TEXTAUSZUG -
════════════════════
Daneben arbeitet Kokert als Coach für Unternehmen, schreibt Bücher und Artikel.
2016 gründete er mit Geflüchteten die Kampfsportgruppe Freedom Fighters. Als Team haben sie bereits viele Trophäen bei nationalen und internationalen Wettbewerben erkämpfen können.
Kokert sammelt über die Plattform www.betterplace.me/wirsindoesterreich Spenden, die er selbst hilfsbedürftigen Familien auf Lesbos übergibt.
Wie stehen Sie zu Gewalt?
Gewalt und Aggression sind Ausdruck von Angst. Die Angst um das konstruierte Ich, das im frühkindlichen Alter mit der Abgrenzung vom Du entsteht und somit Teil des Menschseins ist. Um diese Gefühle ins eigene Leben zu integrieren, muss man für sie Raum und Ausdruck finden.
In der Kampfkunst erkennt man den äußeren Gegner als Spiegel der eigenen Widerstände. Und verbeugt sich in Anerkennung und Respekt vor dem anderen. Wer das erfährt, wird friedlich sein.
Sie haben viel persönlichen Kontakt zu geflüchteten Menschen, die hier sowohl sportliche als auch berufliche Erfolge erzielt haben. Was können wir von ihnen lernen?
════════════════════
VORLIEGENDE DATEN -
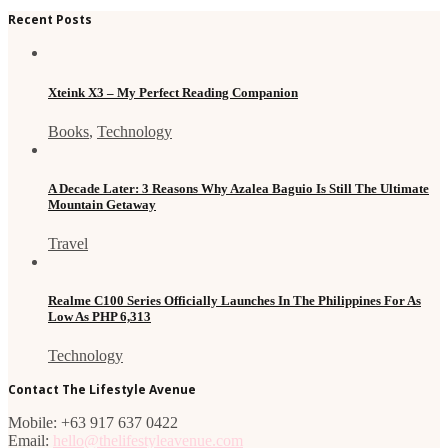
Recent Posts
Xteink X3 – My Perfect Reading Companion
Books
,
Technology
A Decade Later: 3 Reasons Why Azalea Baguio Is Still The Ultimate
Mountain Getaway
Travel
Realme C100 Series Officially Launches In The Philippines For As
Low As PHP 6,313
Technology
Contact The Lifestyle Avenue
Mobile: +63 917 637 0422
Email:
hello@thelifestyleavenue.com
════════════════════
AUFGABEN ZUR ÜBUNG -
**1.** Warum wird jemand, der Kampfkunst erfährt, laut dem Interview mit Kokert friedlich sein? Antworte in ein bis drei Sätzen.
**2.** Führe das Interview mit Kokert im Anschluss an die zuletzt gestellte Frage fort.

LÖSUNGEN PRO AUFGABE -
**1.** In der Kampfkunst erkennt man den äußeren Gegner als Spiegel der eigenen Widerstände. Man verbeugt sich in Anerkennung und Respekt vor dem anderen. Wer das erfährt, wird deshalb friedlich sein.

**2.**
Viel! Wenn man seine Alltagssorgen neben den ihren sieht, wird einem sehr schnell klar, was wirklich zählt und was ein gutes Leben ausmacht. Ich bewundere ihr Durchhaltevermögen, ihre Hoffnung und das Bewahren ihrer Würde und Empathie, sowie ihre Kooperationsbereitschaft gegenüber anderen.
Natürlich gibt es jene, die das nicht so hinkriegen. Unter den Freedom Fighters sind aber diejenige, die einen Kampf mit Respekt verlieren können und auch bei Erfolgen bescheiden und dankbar bleiben.
Welche Art von Integrationspolitik würden Sie sich wünschen?
Grundsätzlich müsste es vollkommen egal sein, wo die Eltern herkommen, oder ob man aus wirtschaftlichen oder anderen Fluchtgründen herkommt. Viel wichtiger sind doch die Motivation und der Integrationswille.
Es wäre wichtig, dass jede und jeder schnell Zugang zu einem Asylverfahren bekommt und bei einem positiven Bescheid dann unverzüglich anfangen kann, sich durch Arbeit etwas aufzubauen. Und ich denke, dass diejenigen, die das nicht gleich selber schaffen, unterstützt werden sollten. Wir können uns das leisten, davon bin ich auch als Unternehmer überzeugt.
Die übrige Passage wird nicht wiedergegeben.